Context: Recent in vitro and in vivo experimental evidence supports a role of vitamin D insufficiency as an important factor in the development of uterine leiomyomas. However, epidemiological data supporting this possibility are scanty.
Objective: Our objective was to investigate vitamin D status in women with and without uterine leiomyomas.
Design: This was a case-control study of women referring to 2 infertility units in Italy. Women were eligible as cases if they were diagnosed with at least 1 uterine leiomyoma with a mean diameter ≥10 mm at transvaginal ultrasound. Each of them was matched to the 2 subsequent women of the same age (±1 year) whose uterus resulted unremarkable at ultrasound. Selected women provided a blood sample for the quantitative detection of 25-hydroxyvitamin D₃ levels.
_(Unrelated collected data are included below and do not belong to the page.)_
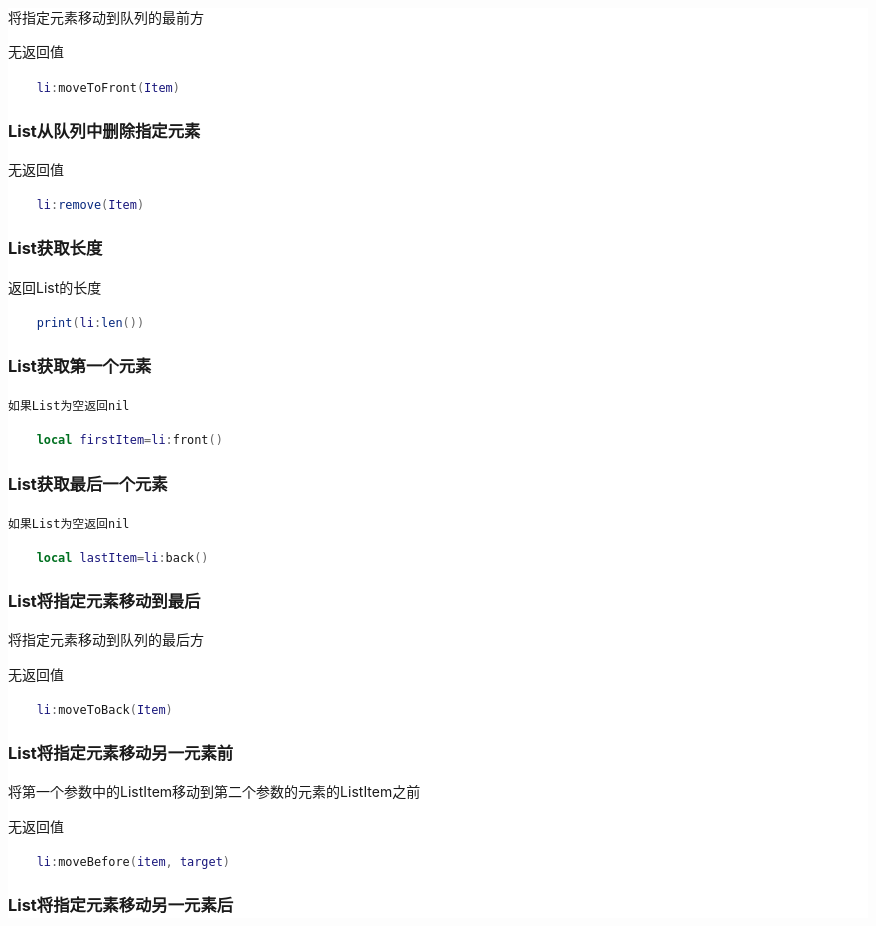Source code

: 将指定元素移动到队列的最前方

无返回值

```lua
    li:moveToFront(Item)
```

### List从队列中删除指定元素

无返回值

```lua
    li:remove(Item)
```

### List获取长度

返回List的长度

```lua
    print(li:len())
```

### List获取第一个元素
    如果List为空返回nil
```lua
    local firstItem=li:front()
```

### List获取最后一个元素
    如果List为空返回nil
```lua
    local lastItem=li:back()
```

### List将指定元素移动到最后

将指定元素移动到队列的最后方

无返回值

```lua
    li:moveToBack(Item)
```

### List将指定元素移动另一元素前

将第一个参数中的ListItem移动到第二个参数的元素的ListItem之前

无返回值

```lua
    li:moveBefore(item, target)
```

### List将指定元素移动另一元素后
Main outcome measure: We measured serum concentration of 25-hydroxyvitamin D₃.
Results: A total of 128 women with leiomyomas and 256 controls were selected. The mean ± SD serum concentration of 25-hydroxyvitamin D3 was significantly lower in affected women compared with controls (18.0 ± 7.7 vs 20.8 ± 11.1 ng/mL respectively, P = .010). The number (proportion) of women with 25-hydroxyvitamin D3 deficiency (ie, <10 ng/mL) in cases and controls was 19 (15%) and 19 (7%), respectively (P = .022). The adjusted odds ratio for the presence of leiomyomas in women with serum levels of 25-hydroxyvitamin D₃ deficiency was 2.4 (95% confidence interval = 1.2-4.9) (P = .016).
Conclusions: Vitamin D is an emerging regulator of uterine leiomyoma development. Cohort and interventional studies are pressingly needed to confirm a causal relationship and to investigate the potential therapeutic benefits of vitamin D supplementation.